You can get milk weed at Lowe’s or Home Depot garden center, or I should say they CARRY them, however getting one is like getting nice underwear at the half off sale at Bloomingdale’s. They get like 6 plants and 14 of us ladies all want them and whenever you go in, they aren’t there yet, or they WERE there yesterday but someone got them all. I had two years go by where I was trying in vain to get them then someone told me our Garden Center has them and lo, they had them week after week, by the dozens. So that was nice. They grow wild all over – at least all over where I’ve ever lived, Ohio down thru GUlf Coast – but don’t always transplant well in the wild, I’ve heard. We’ve got them now in front, in back and on the side yards – many volunteers as well as the few plants we bought.

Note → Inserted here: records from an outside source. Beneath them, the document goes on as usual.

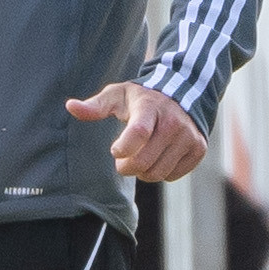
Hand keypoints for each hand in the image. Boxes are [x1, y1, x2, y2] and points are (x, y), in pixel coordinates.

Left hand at [68, 81, 207, 181]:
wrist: (183, 94)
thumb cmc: (141, 99)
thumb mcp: (117, 96)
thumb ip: (95, 106)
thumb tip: (70, 107)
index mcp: (150, 107)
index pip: (138, 133)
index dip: (123, 148)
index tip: (115, 151)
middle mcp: (173, 122)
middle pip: (144, 161)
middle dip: (126, 166)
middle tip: (122, 160)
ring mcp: (188, 136)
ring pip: (158, 173)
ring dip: (143, 172)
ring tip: (140, 157)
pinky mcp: (198, 149)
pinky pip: (173, 175)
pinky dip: (161, 172)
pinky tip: (158, 157)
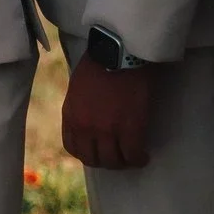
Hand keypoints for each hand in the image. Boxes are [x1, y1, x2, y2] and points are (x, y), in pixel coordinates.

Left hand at [61, 53, 154, 169]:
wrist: (119, 51)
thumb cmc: (100, 62)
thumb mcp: (78, 87)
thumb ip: (79, 107)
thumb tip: (88, 122)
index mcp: (70, 115)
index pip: (73, 147)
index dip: (87, 153)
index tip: (98, 151)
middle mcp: (85, 127)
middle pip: (93, 159)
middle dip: (106, 161)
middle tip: (118, 156)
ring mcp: (107, 131)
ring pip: (113, 161)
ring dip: (124, 162)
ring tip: (132, 157)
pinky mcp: (130, 129)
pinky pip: (133, 155)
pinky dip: (139, 159)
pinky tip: (144, 156)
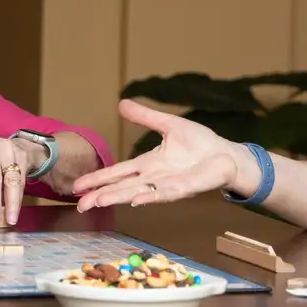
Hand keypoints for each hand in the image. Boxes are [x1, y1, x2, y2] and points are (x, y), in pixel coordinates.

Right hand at [71, 99, 253, 210]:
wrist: (228, 155)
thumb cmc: (201, 144)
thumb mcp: (169, 125)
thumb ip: (145, 117)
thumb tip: (121, 103)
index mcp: (148, 164)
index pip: (118, 172)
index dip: (98, 178)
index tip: (78, 186)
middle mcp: (154, 178)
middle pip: (121, 187)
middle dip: (100, 195)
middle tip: (80, 204)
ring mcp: (168, 185)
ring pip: (137, 192)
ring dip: (118, 197)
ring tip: (99, 202)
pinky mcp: (185, 188)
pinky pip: (165, 194)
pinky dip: (150, 197)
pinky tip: (136, 201)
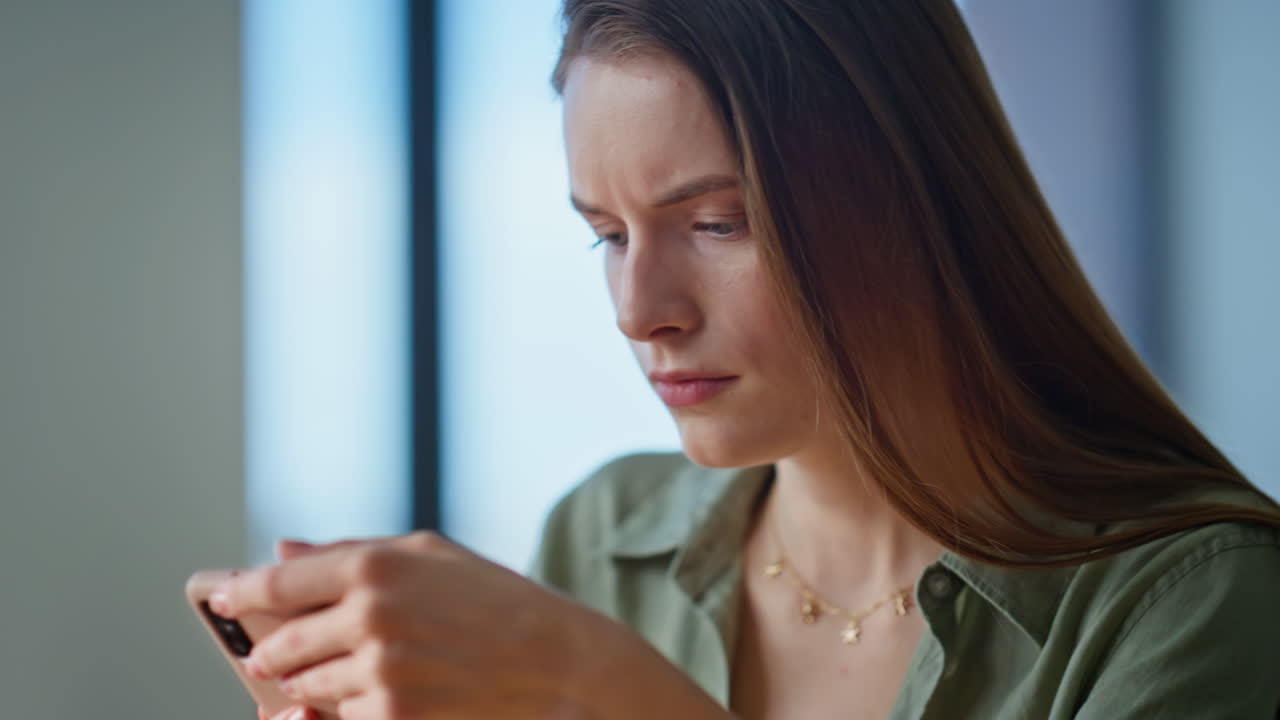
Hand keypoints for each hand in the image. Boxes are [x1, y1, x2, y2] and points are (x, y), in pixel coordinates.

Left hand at [214, 531, 726, 718]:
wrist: (561, 666)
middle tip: (267, 656)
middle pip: (282, 647)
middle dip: (272, 655)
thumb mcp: (431, 555)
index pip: (276, 582)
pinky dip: (338, 717)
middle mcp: (369, 617)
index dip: (240, 594)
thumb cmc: (499, 603)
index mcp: (374, 566)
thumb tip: (280, 549)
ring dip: (305, 691)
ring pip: (306, 692)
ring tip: (330, 679)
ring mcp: (379, 674)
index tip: (222, 600)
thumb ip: (350, 550)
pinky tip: (354, 703)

Anyhow we studied up on what the butterflies eat – because we wanted mature ones not just caterpillars – and stuffed our garden plot with BF weed, BF plant, BF cherry, lantana… the BF plant is so gorgeous and getting so big it’s really neat. We get huge black swallow tails and monarchs as well as yellow ones they call Sulphurs, I think. It’s fantastic to lie out on the deck and have the hummingbirds at the jasmine and wisteria on the fence, the little arbor my OH built, and the BF’s all fluttering over their little garden. My daughter says I look like Snow White out there feeding my birds (we also have really cute bright green lizards and two wild rabbits) LOL We got the Backyard Wildlife certificate – have to have five species living and eating there.

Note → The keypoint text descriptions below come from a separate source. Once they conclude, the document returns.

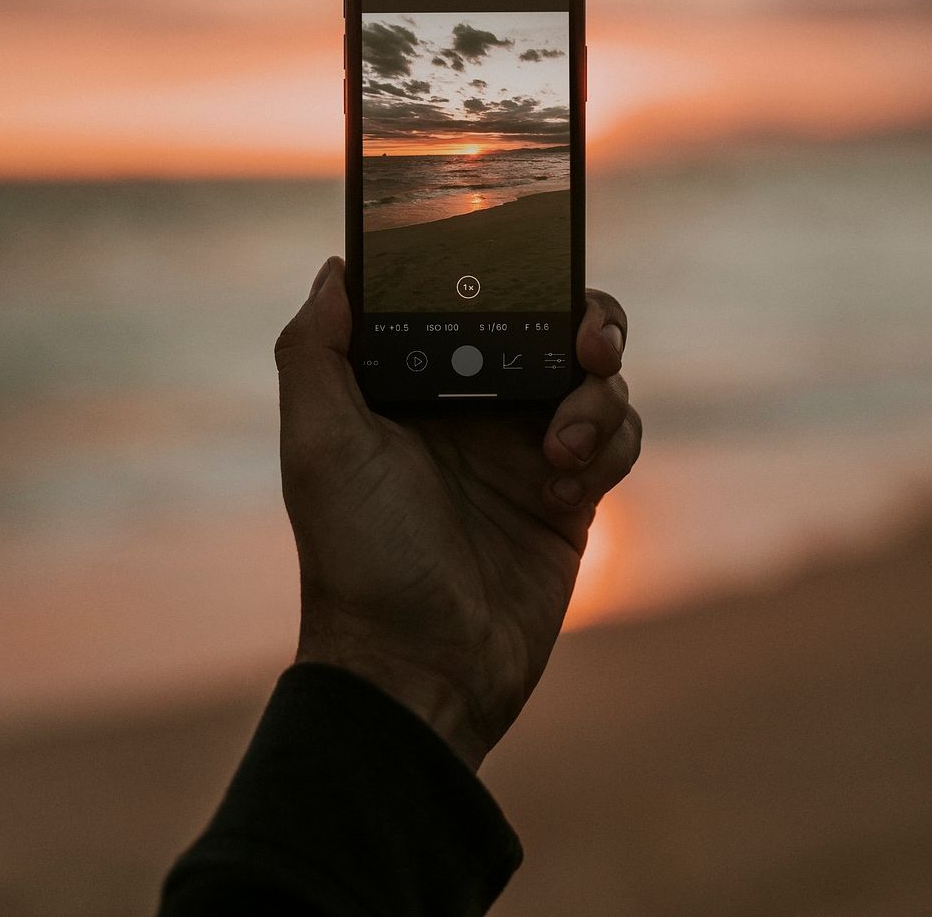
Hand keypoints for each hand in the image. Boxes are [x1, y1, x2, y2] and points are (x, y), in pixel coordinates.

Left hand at [275, 258, 640, 770]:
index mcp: (416, 380)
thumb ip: (313, 352)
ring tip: (560, 446)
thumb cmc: (357, 555)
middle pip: (551, 322)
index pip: (472, 298)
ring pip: (595, 377)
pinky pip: (619, 437)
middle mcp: (475, 403)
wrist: (419, 669)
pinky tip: (565, 486)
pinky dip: (608, 446)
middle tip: (587, 339)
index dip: (507, 271)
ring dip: (596, 396)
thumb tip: (337, 269)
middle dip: (583, 316)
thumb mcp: (319, 446)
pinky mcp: (572, 493)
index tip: (531, 262)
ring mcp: (526, 446)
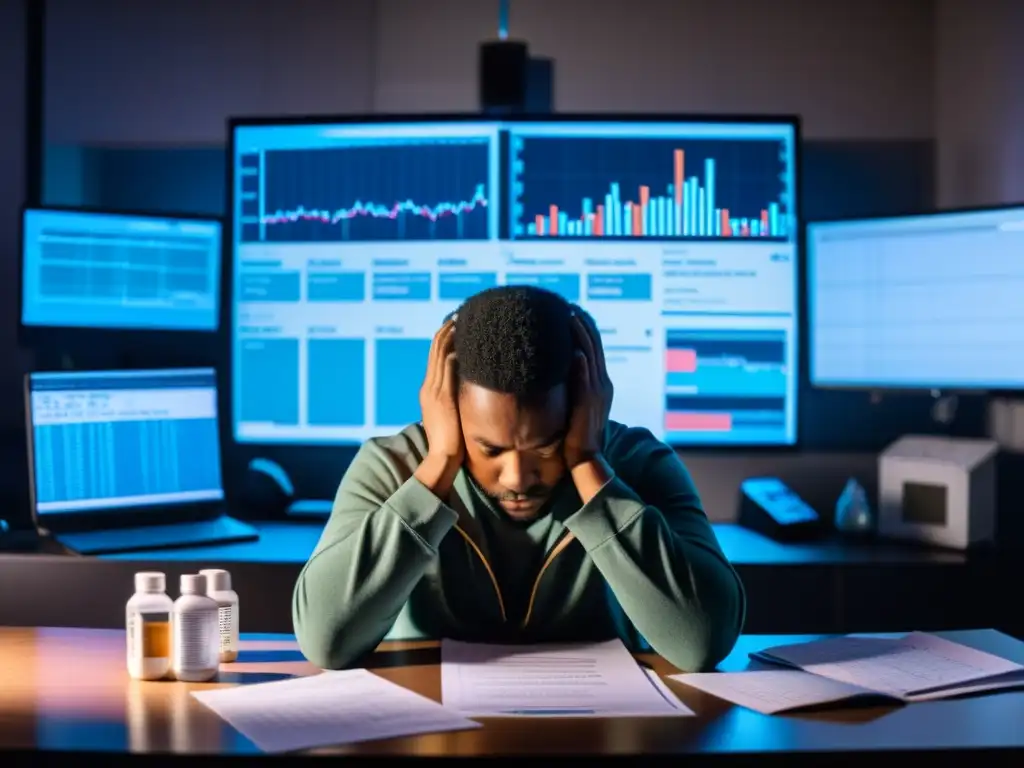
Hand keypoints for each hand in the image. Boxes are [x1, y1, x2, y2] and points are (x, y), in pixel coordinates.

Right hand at [419, 318, 462, 462]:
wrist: (442, 460)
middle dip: (448, 329)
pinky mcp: (442, 397)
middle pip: (436, 349)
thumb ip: (457, 403)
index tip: (458, 324)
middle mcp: (429, 387)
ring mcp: (434, 391)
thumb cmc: (452, 445)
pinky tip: (466, 339)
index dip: (445, 338)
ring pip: (440, 352)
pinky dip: (455, 349)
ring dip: (452, 333)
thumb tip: (470, 393)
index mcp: (429, 391)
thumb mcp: (452, 418)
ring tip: (464, 318)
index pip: (436, 357)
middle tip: (462, 312)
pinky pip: (447, 365)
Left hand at [563, 310, 613, 469]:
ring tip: (570, 318)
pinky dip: (582, 367)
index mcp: (600, 382)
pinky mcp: (589, 407)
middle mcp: (602, 384)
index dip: (584, 326)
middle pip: (594, 346)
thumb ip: (568, 385)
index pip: (594, 346)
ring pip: (591, 358)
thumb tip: (550, 367)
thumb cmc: (574, 434)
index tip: (570, 308)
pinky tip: (575, 353)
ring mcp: (598, 394)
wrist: (584, 460)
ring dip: (582, 338)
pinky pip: (587, 383)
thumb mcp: (573, 403)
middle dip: (582, 324)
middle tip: (568, 304)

The kids have really loved this and they do pore over the milkweed to find the caterpillars, but I don’t let them take them into the house or off the plant, if they want to see one make his chrysallis or get out of it they have to do it the old fashioned way. Trying to teach them to respect nature…leave it where it is, if possible. In our case it is.
we ordered a tadpole to frog kit ($40!) some time back and once we did that one time, we were hooked, although now we get tadpoles out of the creek FREE instead of ordering the eggs from science school suppiles place online. They don’t require much in the way of care, the main thing is a place to release them once they are frogs. Otherwise a goldfish bowl with some rocks so they can get out of water and rest as they start breathing air, and of course the pellets (food). That’s about it, and it is fascinating to watch their legs grow and the tail reabsorb as they go from the fish like tadpole, to an amphibian. Beware if you have cats – get a screen for the top of the aquarium, we had a horrid tragedy the first year when one of our little frogs met his doom thru our cat and he didn’t get released into the creek with the others, poor guy!!
The 1st grade room does eggs hatching into chicks every year in their incubator, and tho my older son is now starting Jr High he still finds a way to get in there and visit and see it. Kids love this stuff and I do myself.